**QUESTIONS TO ANSWER:**
a – Update the conference schedule text from "Exclusive performances showcase" to "BIPOC women+ producers.", replacing "landmark" with "groundbreaking".
b – Continue the conference schedule text from the point where it stops.

**TEXT PASSAGE:**
Camila Rivero Pooley, Alberto Christopher Mendoza, Chase Madulara and Alex Aguayo

Thursday, June 19 (Happy Juneteenth!)

Breakout Sessions
11am-12pm

Experimentation in Performance: Hip Hop, Blk Arts and Chicago

An hour long conversation and sharing on experimentation, Blk Arts Movement, and Elastic Art’s Dark Matter Residency program in Chicago. Through individual, cross-collaborative and organizational endeavors the panelist are part of the weavings of Futurity and Tradition in Hip Hop and in Blk Radical Arts in Chicago.

Fabulous Freddie, Jonathan Woods, cat mahari and Jarius V. King

Machine to Body: Digitally Archiving Black Diasporic Dance

As dancers and dancemakers address artificial intelligence’s place in their creative process, Black dance artists are also exploring artificial intelligence as a means of archiving their work. 

Judy Tyrus, Eric Waldman, Roger Ellis, Jorie Goins and Gesel Mason

Seeing, Listening & BEing Together as Black Femme Praxis

Join us for a listening session to be with curiosities of artist sustainability, living, and survival for Black girls. This will be a space for recalibration, restoration during the conference; a dreaming studio; playground. 

Blair Ebony Smith, paris cyan cian and Kamari Smalls

DounDance with Ayodele Drum and Dance

Does African drumming make you move? Learn West African dance technique and play rhythms on a doundoun drum. This class is 90 minutes of pure energy for all levels that combines West African drumming and dance for a full body workout.

Ayodele Drum and Dance

SmArt Bar 11am-12pm & 1:30-2:30pm

SmArt Bar sessions are one-on-one consultations between Conference participants and industry leaders (or ‘SmArt Bar Bartenders’) who give their expertise in service of their fellow dance makers and cultural workers.

Dance Performance 1-1:30pm

Exclusive performances showcase Chicago’s diverse dance landscape, featuring dynamic works that celebrate innovation, tradition, and the power of movement. Performance schedule and artist details to be announced.

Breakout Sessions 1:30-2:30pm

Joy & Juneteenth One Foot on Stage and the Other in the Street: Navigating Black Identity in Dance and Activism (HYBRID)

This session seeks to delve into the potent role of Black dancers and choreographers who utilize their artistic platforms for activism, focusing on how dance can catalyze social change and embody decolonized narratives.

Jeri Rayon and Geysa Castro

When Black Women+ Speak

Join UBW for a landmark talk series that will convene women+ of color leaders to explore the nuances of identity, community, values, support, and success among BIPOC women+ producers.

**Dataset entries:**
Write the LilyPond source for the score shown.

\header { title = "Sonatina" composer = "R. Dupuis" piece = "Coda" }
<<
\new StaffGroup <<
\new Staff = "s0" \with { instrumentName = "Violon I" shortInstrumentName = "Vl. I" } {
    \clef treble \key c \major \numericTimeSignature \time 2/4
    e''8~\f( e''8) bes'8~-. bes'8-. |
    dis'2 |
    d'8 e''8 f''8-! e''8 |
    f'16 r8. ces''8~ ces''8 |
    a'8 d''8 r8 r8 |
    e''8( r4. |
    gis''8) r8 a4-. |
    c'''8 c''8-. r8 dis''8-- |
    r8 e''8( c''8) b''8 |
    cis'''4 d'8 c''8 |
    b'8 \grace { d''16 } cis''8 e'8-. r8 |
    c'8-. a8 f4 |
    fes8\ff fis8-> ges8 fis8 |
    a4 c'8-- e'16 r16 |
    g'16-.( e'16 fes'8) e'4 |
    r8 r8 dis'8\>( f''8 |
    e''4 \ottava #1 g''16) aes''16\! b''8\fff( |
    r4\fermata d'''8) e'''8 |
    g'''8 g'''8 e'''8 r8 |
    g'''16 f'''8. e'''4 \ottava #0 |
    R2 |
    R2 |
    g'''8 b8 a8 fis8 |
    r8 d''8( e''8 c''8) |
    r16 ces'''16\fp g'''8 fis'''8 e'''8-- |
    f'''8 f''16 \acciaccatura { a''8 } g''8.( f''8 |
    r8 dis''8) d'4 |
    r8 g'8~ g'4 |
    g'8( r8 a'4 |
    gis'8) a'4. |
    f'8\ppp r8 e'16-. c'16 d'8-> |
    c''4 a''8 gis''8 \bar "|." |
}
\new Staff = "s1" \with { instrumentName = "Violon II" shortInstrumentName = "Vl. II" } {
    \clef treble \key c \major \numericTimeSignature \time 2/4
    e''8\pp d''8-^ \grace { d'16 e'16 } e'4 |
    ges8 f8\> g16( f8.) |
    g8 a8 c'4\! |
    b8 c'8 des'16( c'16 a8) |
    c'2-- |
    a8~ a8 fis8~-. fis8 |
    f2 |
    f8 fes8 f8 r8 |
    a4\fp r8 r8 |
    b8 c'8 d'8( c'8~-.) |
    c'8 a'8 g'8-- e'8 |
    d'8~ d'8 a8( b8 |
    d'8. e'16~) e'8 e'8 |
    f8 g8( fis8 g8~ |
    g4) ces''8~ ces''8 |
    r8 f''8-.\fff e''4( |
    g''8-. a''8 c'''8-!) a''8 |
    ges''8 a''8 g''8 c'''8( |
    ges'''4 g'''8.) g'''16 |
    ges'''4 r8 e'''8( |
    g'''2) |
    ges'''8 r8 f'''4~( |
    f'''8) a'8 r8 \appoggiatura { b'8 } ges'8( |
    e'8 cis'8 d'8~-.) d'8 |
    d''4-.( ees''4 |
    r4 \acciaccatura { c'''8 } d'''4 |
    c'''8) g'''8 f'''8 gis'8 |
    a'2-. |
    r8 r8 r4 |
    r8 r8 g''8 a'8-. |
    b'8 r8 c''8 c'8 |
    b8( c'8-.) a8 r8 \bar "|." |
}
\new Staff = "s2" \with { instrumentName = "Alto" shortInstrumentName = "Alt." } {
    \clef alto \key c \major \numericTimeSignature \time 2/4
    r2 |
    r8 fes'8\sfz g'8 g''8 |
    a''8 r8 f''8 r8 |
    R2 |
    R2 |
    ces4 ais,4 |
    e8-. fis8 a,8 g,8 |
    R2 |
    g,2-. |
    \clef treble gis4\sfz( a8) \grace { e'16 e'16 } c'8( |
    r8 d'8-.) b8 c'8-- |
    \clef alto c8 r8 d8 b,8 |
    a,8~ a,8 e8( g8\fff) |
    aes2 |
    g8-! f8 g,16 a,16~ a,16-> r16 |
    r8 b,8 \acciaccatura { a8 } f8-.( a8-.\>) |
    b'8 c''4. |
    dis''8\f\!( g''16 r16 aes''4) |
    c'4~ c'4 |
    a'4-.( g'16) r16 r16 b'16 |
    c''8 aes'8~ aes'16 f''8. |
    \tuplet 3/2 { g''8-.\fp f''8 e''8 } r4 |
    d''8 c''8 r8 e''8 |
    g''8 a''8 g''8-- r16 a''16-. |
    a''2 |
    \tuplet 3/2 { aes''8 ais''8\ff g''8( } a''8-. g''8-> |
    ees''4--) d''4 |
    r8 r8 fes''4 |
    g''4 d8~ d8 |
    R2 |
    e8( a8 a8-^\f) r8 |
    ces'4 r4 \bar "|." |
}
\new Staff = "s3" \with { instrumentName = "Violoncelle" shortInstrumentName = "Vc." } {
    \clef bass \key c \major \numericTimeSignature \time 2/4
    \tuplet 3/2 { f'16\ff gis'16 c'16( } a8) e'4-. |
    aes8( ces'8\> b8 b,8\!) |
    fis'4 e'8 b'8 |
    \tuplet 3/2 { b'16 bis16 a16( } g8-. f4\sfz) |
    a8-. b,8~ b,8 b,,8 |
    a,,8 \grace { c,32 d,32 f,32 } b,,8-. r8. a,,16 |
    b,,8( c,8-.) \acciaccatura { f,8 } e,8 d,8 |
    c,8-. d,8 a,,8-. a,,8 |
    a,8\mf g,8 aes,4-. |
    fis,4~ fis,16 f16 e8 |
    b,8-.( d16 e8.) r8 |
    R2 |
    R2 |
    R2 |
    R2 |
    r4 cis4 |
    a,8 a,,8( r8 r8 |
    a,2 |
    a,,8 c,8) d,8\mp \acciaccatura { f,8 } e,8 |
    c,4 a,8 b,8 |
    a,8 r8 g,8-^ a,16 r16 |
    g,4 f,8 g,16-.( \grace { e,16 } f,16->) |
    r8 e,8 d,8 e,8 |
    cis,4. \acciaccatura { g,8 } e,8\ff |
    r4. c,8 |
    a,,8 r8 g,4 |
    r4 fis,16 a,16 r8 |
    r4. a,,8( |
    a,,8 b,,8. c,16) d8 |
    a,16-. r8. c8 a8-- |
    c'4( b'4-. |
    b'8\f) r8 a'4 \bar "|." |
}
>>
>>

**ANSWERS:**
a –
Exclusive performances showcase Chicago’s diverse dance landscape, featuring dynamic works that celebrate innovation, tradition, and the power of movement. Performance schedule and artist details to be announced.

Breakout Sessions 1:30-2:30pm

Joy & Juneteenth One Foot on Stage and the Other in the Street: Navigating Black Identity in Dance and Activism (HYBRID)

This session seeks to delve into the potent role of Black dancers and choreographers who utilize their artistic platforms for activism, focusing on how dance can catalyze social change and embody decolonized narratives.

Jeri Rayon and Geysa Castro

When Black Women+ Speak

Join UBW for a groundbreaking talk series that will convene women+ of color leaders to explore the nuances of identity, community, values, support, and success among BIPOC women+ producers.

b –
Lai-Lin Robinson and Pia Monique Murray

Steps in Time: Weaving Cultural Memory and Urban Space

This session will explore Dance Educator Cristin Carole’s and Urban Planner Jenna Pollack’s trust-based partnership, research methodologies, and the importance of centering Black perspectives through practices of deep care. Together, they reveal the histories and counterhistories of Chicago dance woven through SDST’s living legacy.

Cristin Carole and Jenna Pollack

Welcoming Refugees and Immigrants Into the Local Dance Ecosystem

In this panel, individuals from Dance Peace and its affiliates discuss what support can look like for refugees and immigrants in dance. What can integration look like in dance education, festivals, and professional dance ecosystems? With Chicago as an example, panelists explore the importance of opportunities in dance across the refugee and immigrant experience.

Shalaka Kulkarni, Shawn Renee Lent, Shireen Nassar and Rubén Pachas

Embodying Shared Leadership

Participants will engage in movement, but previous dance experience is not required. The workshop focuses on the wisdom of the body with activities that can help reveal patterns and behaviors in leadership from an embodied perspective, giving an alternative viewpoint regarding relationships, communication, and diverse leadership styles.

Cherie Hill, jose e. abad and Rebecca Fitton

Dance Performances 3:30-4:30pm

More Chicago-based dancers and choreographers to wrap Thursday’s conference events! Full performance schedule and artist details to come.

Dance/USA Exchange Circle for the Member Community 3:30-5pm

Friday, June 20

Dance/USA Member Day Council and Affinity Group Meetings 11am-2pm

PLUS, keynotes and sessions by Dance/USA Staff to be announced!